DATA SUPPLIED
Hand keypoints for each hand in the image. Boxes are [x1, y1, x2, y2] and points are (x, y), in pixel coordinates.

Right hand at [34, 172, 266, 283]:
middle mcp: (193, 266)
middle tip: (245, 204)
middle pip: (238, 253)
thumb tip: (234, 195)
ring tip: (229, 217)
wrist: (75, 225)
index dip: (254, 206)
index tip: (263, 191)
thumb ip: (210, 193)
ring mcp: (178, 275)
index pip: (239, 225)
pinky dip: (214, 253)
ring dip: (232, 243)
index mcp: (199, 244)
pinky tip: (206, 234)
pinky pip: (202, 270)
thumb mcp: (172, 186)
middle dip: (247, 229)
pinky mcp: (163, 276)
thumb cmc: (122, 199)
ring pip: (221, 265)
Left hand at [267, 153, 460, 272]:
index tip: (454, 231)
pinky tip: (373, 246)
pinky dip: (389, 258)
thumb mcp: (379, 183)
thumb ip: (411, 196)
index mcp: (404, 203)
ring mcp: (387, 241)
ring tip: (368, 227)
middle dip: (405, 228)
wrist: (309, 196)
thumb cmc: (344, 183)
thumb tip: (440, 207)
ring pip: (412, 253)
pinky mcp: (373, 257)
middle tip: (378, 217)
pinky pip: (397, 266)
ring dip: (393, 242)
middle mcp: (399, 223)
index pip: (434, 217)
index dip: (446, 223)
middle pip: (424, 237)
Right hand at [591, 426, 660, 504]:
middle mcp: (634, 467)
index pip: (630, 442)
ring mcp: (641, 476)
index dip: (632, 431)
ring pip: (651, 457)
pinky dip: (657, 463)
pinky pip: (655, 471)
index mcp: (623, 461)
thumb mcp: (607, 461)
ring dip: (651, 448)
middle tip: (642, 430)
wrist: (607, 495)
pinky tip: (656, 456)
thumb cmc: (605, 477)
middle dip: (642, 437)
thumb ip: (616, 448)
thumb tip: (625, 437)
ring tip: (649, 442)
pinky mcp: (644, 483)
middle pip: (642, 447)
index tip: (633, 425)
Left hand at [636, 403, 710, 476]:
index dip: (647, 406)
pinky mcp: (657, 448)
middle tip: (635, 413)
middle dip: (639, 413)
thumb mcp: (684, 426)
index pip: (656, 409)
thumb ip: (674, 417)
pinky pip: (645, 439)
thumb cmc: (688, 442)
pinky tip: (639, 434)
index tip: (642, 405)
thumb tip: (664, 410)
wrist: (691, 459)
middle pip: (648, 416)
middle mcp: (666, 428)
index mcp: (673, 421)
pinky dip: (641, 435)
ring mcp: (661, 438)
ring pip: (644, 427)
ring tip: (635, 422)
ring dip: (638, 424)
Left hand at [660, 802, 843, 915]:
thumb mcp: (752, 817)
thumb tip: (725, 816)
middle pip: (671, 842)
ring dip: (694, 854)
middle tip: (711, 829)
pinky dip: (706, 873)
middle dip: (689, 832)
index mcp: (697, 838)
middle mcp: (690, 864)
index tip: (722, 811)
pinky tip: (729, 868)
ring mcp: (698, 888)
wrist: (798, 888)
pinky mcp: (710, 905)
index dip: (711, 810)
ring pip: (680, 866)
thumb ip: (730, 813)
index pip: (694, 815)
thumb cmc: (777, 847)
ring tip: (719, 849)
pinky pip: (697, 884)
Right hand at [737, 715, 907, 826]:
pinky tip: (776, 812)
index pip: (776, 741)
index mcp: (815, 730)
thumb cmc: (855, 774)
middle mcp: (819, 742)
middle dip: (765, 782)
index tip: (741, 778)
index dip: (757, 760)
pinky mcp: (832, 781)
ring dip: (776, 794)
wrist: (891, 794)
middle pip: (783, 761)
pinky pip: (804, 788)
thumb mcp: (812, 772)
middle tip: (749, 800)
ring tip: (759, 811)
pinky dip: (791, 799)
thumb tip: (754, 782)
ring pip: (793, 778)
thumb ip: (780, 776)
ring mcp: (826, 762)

ASSIGNMENT
The response should be the listing above, limited to the lines between the one holding "ring dip: (651, 448)" and the one holding "pinky dip: (706, 873)", inclusive, reproduced exactly.

REPLY TO THE EXERCISE
ring dip: (651, 448)
middle tip: (642, 430)
wrist: (607, 495)
pinky tip: (656, 456)
thumb cmc: (605, 477)
middle dip: (642, 437)
thumb ip: (616, 448)
thumb tip: (625, 437)
ring tip: (649, 442)
pinky mcp: (644, 483)
middle pip: (642, 447)
index tip: (633, 425)
Left hand at [636, 403, 710, 476]:
index dip: (647, 406)
pinky mcp: (657, 448)
middle tip: (635, 413)
middle dip: (639, 413)
thumb mcp: (684, 426)
index pip: (656, 409)
thumb ip: (674, 417)
pinky pip: (645, 439)
thumb cmc: (688, 442)
pinky tip: (639, 434)
index tip: (642, 405)
thumb tip: (664, 410)
wrist: (691, 459)
middle pip: (648, 416)
middle mcp: (666, 428)
index mcp: (673, 421)
pinky dip: (641, 435)
ring mcp: (661, 438)
ring pip: (644, 427)
ring tip: (635, 422)
ring dip: (638, 424)
Left hand at [660, 802, 843, 915]:
thumb mcp: (752, 817)
thumb tip: (725, 816)
middle pip: (671, 842)
ring dip: (694, 854)
middle tip: (711, 829)
pinky dip: (706, 873)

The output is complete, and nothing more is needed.